What does he make of the fact that “by the end of the 1980s not a single African head of state in three decades had allowed himself to be voted out of office. Of some 150 heads of state who had trodden the African stage, only six had voluntarily relinquished power”?

Or the fact that, in the Congo alone, in 1964, over a million people, virtually all civilians, died in sectarian strife. Nobody knows precisely how many more millions have died in the benighted country since. Or that Mobutu Sese Seko, prior to coming to power, had $6 in his bank account. By 1987 a team of editors and reporters from Fortune magazine disclosed that he was one of the richest men in the world at an estimated $5 billion.

Or the fact that Jean Bedel Bokassa “combined not only extreme greed and personal violence…unsurpassed by any other African leader. His excesses included seventeen wives, a score of mistresses and an official brood of 55 children…. [He] also gained a reputation for cannibalism. Political prisoners…were routinely tortured on Bokassa’s orders, their cries clearly audible to nearby residents.” In an effort to compare himself to Napoleon, he declared himself an emperor and spent a large chunk of the national budget on his coronation while his people suffered and starved.

Or the fact that Uganda’s Idi Amin, in a bid to crush political opposition, ordered the gruesome deaths of thousands of alleged opponents at the hands of his “death squads.” “The Chief Justice was dragged away from the High Court never to be seen again. The university’s Vice Chancellor disappeared. The bullet-riddled body of an Anglican Archbishop, still in ecclesiastical robes, was dumped at the mortuary of a Kampala hospital. One of Amin’s former wives was found with her limbs dismembered in the boot of a car. Amin was widely believed to perform blood rituals over the bodies of his victims.” He was heard on several occasions boasting about his penchant for eating human flesh.

Or the fact that foreign researcher Robert Klintberg reported on oil-rich Equatorial Guinea as being “a land of fear and devastation no better than a concentration camp—the ‘cottage industry Dachau of Africa.’” Under Macias Nguema, more than half of the population was either killed or fled into exile. Finally deposed by his nephew, Obiang was indicted for the murder of 80,000 people. The plunder continued.

Or that in Nigeria, between 1988 and 1993, an official report estimated $12.2 billion was “diverted” from the fiscus. In 1990, the United Nations concluded that Nigeria had one of the worst records for human deprivation of any country in the developing world.

These are only a smattering of an almost endless litany of entirely avoidable man-made catastrophes that have blighted Africa since the imperial exit. One is left wondering if there is any precedent in history for such calamitous misrule that has led to the early, often violent deaths of millions, and delivered unspeakable misery to hundreds of millions more, which is where we are today.

Having read the book, I’m left pondering the fact that Cecil Rhodes, a colonial colossus, looms large in contemporary history as one of the great villains of the last century, better known for his alleged malfeasance than any of the abovementioned leaders.

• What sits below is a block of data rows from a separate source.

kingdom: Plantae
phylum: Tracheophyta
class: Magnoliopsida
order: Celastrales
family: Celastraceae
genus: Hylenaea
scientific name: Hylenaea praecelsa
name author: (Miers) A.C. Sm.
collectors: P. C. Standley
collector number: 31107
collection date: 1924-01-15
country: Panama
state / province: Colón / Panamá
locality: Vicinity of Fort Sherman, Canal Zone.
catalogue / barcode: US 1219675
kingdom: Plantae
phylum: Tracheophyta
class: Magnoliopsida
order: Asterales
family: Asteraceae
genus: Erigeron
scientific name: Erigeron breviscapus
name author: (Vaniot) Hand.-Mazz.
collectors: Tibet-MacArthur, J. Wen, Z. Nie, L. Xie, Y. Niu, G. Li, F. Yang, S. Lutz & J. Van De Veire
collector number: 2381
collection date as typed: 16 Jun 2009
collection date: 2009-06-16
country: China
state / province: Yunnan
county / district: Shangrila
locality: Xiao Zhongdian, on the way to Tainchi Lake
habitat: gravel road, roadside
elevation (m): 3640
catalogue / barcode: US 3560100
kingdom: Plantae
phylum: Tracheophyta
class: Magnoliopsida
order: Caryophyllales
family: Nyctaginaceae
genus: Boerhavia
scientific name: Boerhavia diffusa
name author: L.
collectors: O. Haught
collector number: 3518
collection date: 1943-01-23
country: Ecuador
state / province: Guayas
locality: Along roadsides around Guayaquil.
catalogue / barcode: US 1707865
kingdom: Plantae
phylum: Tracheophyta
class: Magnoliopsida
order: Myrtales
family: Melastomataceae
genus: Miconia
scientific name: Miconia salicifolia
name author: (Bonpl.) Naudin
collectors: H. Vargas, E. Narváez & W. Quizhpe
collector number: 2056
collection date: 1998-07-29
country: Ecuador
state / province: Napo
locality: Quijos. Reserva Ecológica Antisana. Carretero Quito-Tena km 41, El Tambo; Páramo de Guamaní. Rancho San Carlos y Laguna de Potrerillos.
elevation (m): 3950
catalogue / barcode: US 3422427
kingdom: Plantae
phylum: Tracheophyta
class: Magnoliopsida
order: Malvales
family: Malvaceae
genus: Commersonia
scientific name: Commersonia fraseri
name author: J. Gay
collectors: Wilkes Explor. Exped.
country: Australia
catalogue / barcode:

But as far as I know, Rhodes never stole from anyone and never killed anyone, and he certainly didn’t eat anyone. I know he did use his money and military muscle to stop slavery and intertribal slaughter. And I know he plowed most of his fortune into building roads, railways, educational facilities, and other infrastructure needed to transform a wilderness into a developed country. It looks to me like his generosity of spirit is reflected in the Rhodes scholarships he provided for, aimed at nurturing the talents of a select few from across the racial divides in a bid to make the world he was leaving a better place.

I think the story of the white man in Africa is one of damned if you do, damned if you don’t. The Europeans have taken their lumps and left. The Chinese are here now, and they are not well-known for being nice to the natives.